Kleists Kampf mit Goethe

Im Juli 1807 erhielt Goethe durch Adam Müller Kleists Amphitryon und eine Abschrift des Zerbrochnen Krugs. In seiner Antwort an Müller kritisierte er den Zerbrochnen Krug als ein „dem unsichtbaren Theater“ angehöriges Stück, weil es ein vergangenes Geschehen, Adams Besuch bei Eve, in Dialogen nur enthülle, anstatt Aktionen in der Gegenwart selbst zu zeigen. Trotz dieser Kritik führte Goethe das Lustspiel am 2. März 1808 am Weimarer Hoftheater auf und teilte es dabei in drei Akte mit Pausen, was die von Goethe zuvor beklagte Handlungsarmut erst sichtbar werden ließ. Das Publikum hatte, als der Zerbrochne Krug anfing, bereits Domenico Della Marias komische Oper Der Gefangene hinter sich. Am Ende eines fast vierstündigen Theaterabends, als Adams Verbrechen längst aufgeklärt war, trug die Darstellerin der Eve dem Gerichtsrat Walter noch ihre lange Rechtfertigungsrede vor und strapazierte damit die Nerven der Zuhörer zum ersten und letzten Mal – die Aufführung wurde nicht wiederholt. Augenzeugen berichteten von einem „wahren Heidenlärm im Theater“, von Missfallensbekundungen des Publikums „in demonstrativster Weise, durch Pfeifen, Zischen etc.“ Die Zeitungen fielen über Kleist her, nicht über den Regisseur Goethe, nicht über die Schauspieler. Kein Wunder, dass Kleist, der bei der Aufführung selbst nicht zugegen war, zornig wurde. Wenig ist von der Vermutung zu halten, dass er Goethe sogar zum Duell forderte, weil dieser das Stück durch die Einteilung in Akte künstlich in die Länge gezogen hatte. Kleist focht nicht mit Waffen, sondern mit Worten gegen Goethe.

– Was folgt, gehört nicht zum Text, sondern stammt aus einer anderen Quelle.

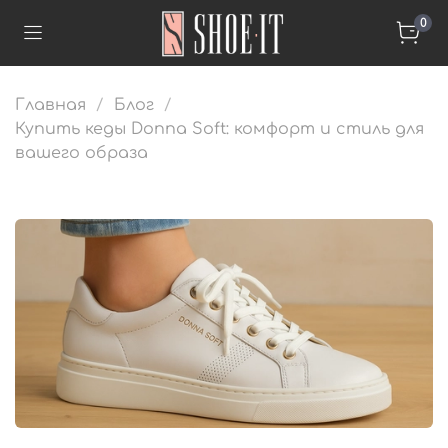
0
Главная
Блог
Купить кеды Donna Soft: комфорт и стиль для
вашего образа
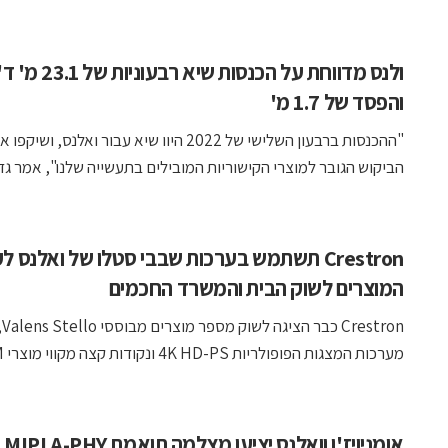
ולנס מדווחת על הכנסות שיא רבעוניות של 23.1 מ
והפסד של 1.7 מ'
"ההכנסות ברבעון השלישי של 2022 היוו שיא עבור ואלנס, ושיקפו
הביקוש הגובר למוצרי הקישוריות המובילים בתעשייה שלנו", אמר גדעו
Crestron תשתמש בערכות שבבי סטלו של ואלנס לק
המוצרים לשוק הבית והמשרד החכמים
tron
מערכות המצגות הפופולריות 4K HD-PS ונקודות קצה מקווי מוצרי DM ...
אומניו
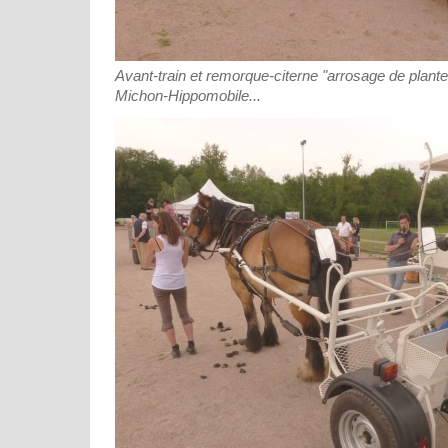
Avant-train et remorque-citerne "arrosage de plant
Michon-Hippomobile...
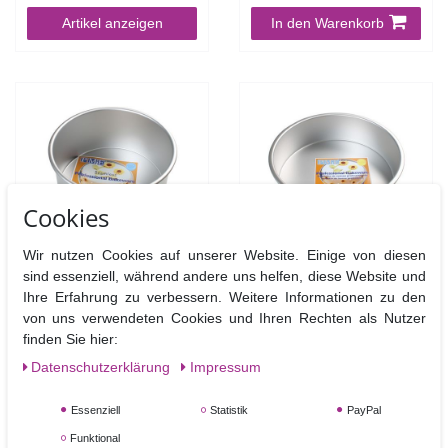
Artikel anzeigen
In den Warenkorb
Cookies
Wir nutzen Cookies auf unserer Website. Einige von diesen
PME Runde Backform
PME Runde Backform
sind essenziell, während andere uns helfen, diese Website und
27,9 cm, 10 cm hoch
30,5 cm, 10 cm hoch
Ihre Erfahrung zu verbessern. Weitere Informationen zu den
von uns verwendeten Cookies und Ihren Rechten als Nutzer
finden Sie hier:
27,90 €
31,90 €
Daten­schutz­erklärung
Impressum
In den Warenkorb
In den Warenkorb
Essenziell
Statistik
PayPal
Funktional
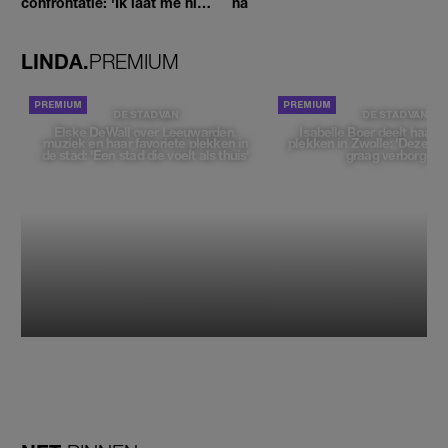
confrontatie: 'Ik laat me niet
na
tegenhouden'
LINDA.
PREMIUM
DE STAD VAN
DE STAD VAN
Elske DeWall over Leeuwarden,
Isabelle Boer deelt haar f
muziek en haar favoriete plekken in
plekken in Zwolle: 'Deze pl
de stad: 'Een stad die voelt als thuis'
graag verborgen'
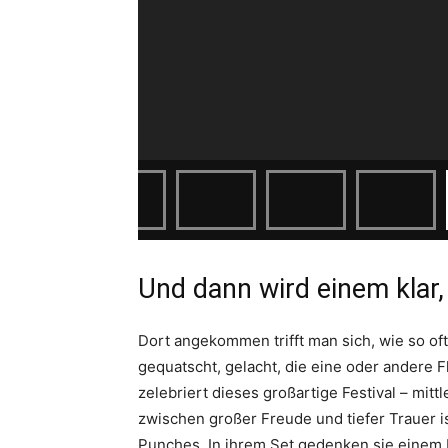
Und dann wird einem klar,
Dort angekommen trifft man sich, wie so oft
gequatscht, gelacht, die eine oder andere 
zelebriert dieses großartige Festival – mitt
zwischen großer Freude und tiefer Trauer i
Punches. In ihrem Set gedenken sie einem 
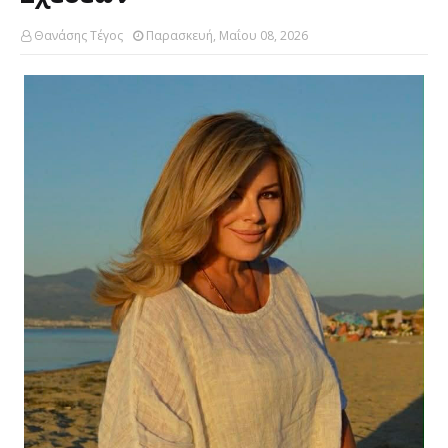
Θανάσης Τέγος
Παρασκευή, Μαΐου 08, 2026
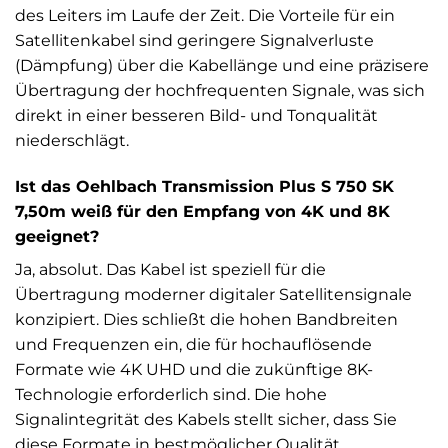
des Leiters im Laufe der Zeit. Die Vorteile für ein
Satellitenkabel sind geringere Signalverluste
(Dämpfung) über die Kabellänge und eine präzisere
Übertragung der hochfrequenten Signale, was sich
direkt in einer besseren Bild- und Tonqualität
niederschlägt.
Ist das Oehlbach Transmission Plus S 750 SK
7,50m weiß für den Empfang von 4K und 8K
geeignet?
Ja, absolut. Das Kabel ist speziell für die
Übertragung moderner digitaler Satellitensignale
konzipiert. Dies schließt die hohen Bandbreiten
und Frequenzen ein, die für hochauflösende
Formate wie 4K UHD und die zukünftige 8K-
Technologie erforderlich sind. Die hohe
Signalintegrität des Kabels stellt sicher, dass Sie
diese Formate in bestmöglicher Qualität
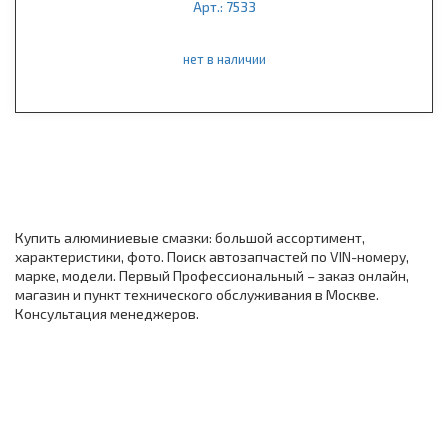
Арт.: 7533
нет в наличии
Купить алюминиевые смазки: большой ассортимент,
характеристики, фото. Поиск автозапчастей по VIN-номеру,
марке, модели. Первый Профессиональный – заказ онлайн,
магазин и пункт технического обслуживания в Москве.
Консультация менеджеров.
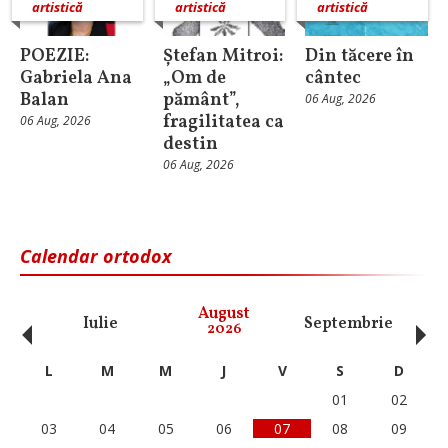
artistică
artistică
artistică
POEZIE:
Ștefan Mitroi:
Din tăcere în
Gabriela Ana
„Om de
cântec
Balan
pământ”,
06 Aug, 2026
fragilitatea ca
06 Aug, 2026
destin
06 Aug, 2026
Calendar ortodox
‹
›
August
Iulie
Septembrie
O
2026
L
M
M
J
V
S
D
01
02
03
04
05
06
07
08
09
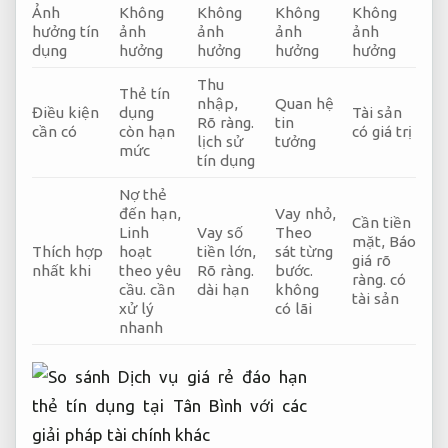
Ảnh
Không
Không
Không
Không
hưởng tín
ảnh
ảnh
ảnh
ảnh
dụng
hưởng
hưởng
hưởng
hưởng
Thu
Thẻ tín
nhập,
Quan hệ
Điều kiện
dụng
Tài sản
Rõ ràng.
tin
cần có
còn hạn
có giá trị
lịch sử
tưởng
mức
tín dụng
Nợ thẻ
đến hạn,
Vay nhỏ,
Cần tiền
Linh
Vay số
Theo
mặt,
Báo
Thích hợp
hoạt
tiền lớn,
sát từng
giá rõ
nhất khi
theo yêu
Rõ ràng.
bước.
ràng.
có
cầu.
cần
dài hạn
không
tài sản
xử lý
có lãi
nhanh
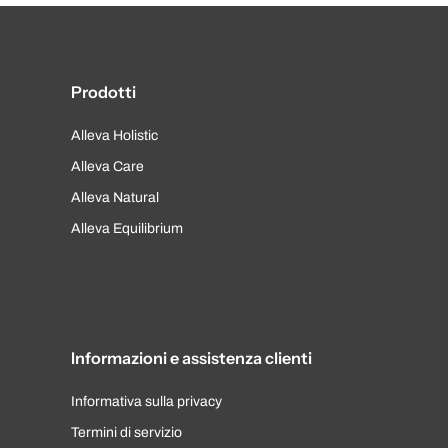
Prodotti
Alleva Holistic
Alleva Care
Alleva Natural
Alleva Equilibrium
Informazioni e assistenza clienti
Informativa sulla privacy
Termini di servizio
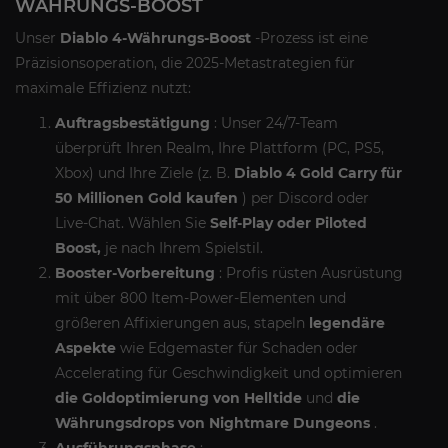
WÄHRUNGS-BOOST
Unser
Diablo 4-Währungs-Boost
-Prozess ist eine
Präzisionsoperation, die 2025-Metastrategien für
maximale Effizienz nutzt:
Auftragsbestätigung
: Unser 24/7-Team
überprüft Ihren Realm, Ihre Plattform (PC, PS5,
Xbox) und Ihre Ziele (z. B.
Diablo 4 Gold Carry für
50 Millionen Gold kaufen
) per Discord oder
Live-Chat. Wählen Sie
Self-Play oder Piloted
Boost,
je nach Ihrem Spielstil.
Booster-Vorbereitung
: Profis rüsten Ausrüstung
mit über 800 Item-Power-Elementen und
größeren Affixierungen aus, stapeln
legendäre
Aspekte
wie Edgemaster für Schaden oder
Accelerating für Geschwindigkeit und optimieren
die Goldoptimierung von Helltide
und
die
Währungsdrops von Nightmare Dungeons
.
Ausführungsphase
:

Es mag eine Künstlerlegende sein, dass Kleist, einer Erinnerung seines Freundes Pfuel zufolge, nur „das eine Ziel“ gehabt habe, „der größte Dichter seiner Nation zu werden“, er folglich Goethes „Vorrang gehaßt“ habe und ihm „den Kranz von der Stirn reißen“ wollte. Die Opposition von Kleist und Goethe spielte zu Kleists Lebzeiten, über die Ereignisse des Jahres 1808 hinaus, kaum eine Rolle. Wichtig wird sie erst und vor allem für Kleists Nachruhm, für seine Missachtung im 19. Jahrhundert, das sich Goethes „Schauder und Abscheu“ vor Kleists heillosem Leben und heillosem Werk anschließt, und für seine Wiederentdeckung im 20. Jahrhundert, als die Autoren der Moderne Goethes Ignoranz schelten.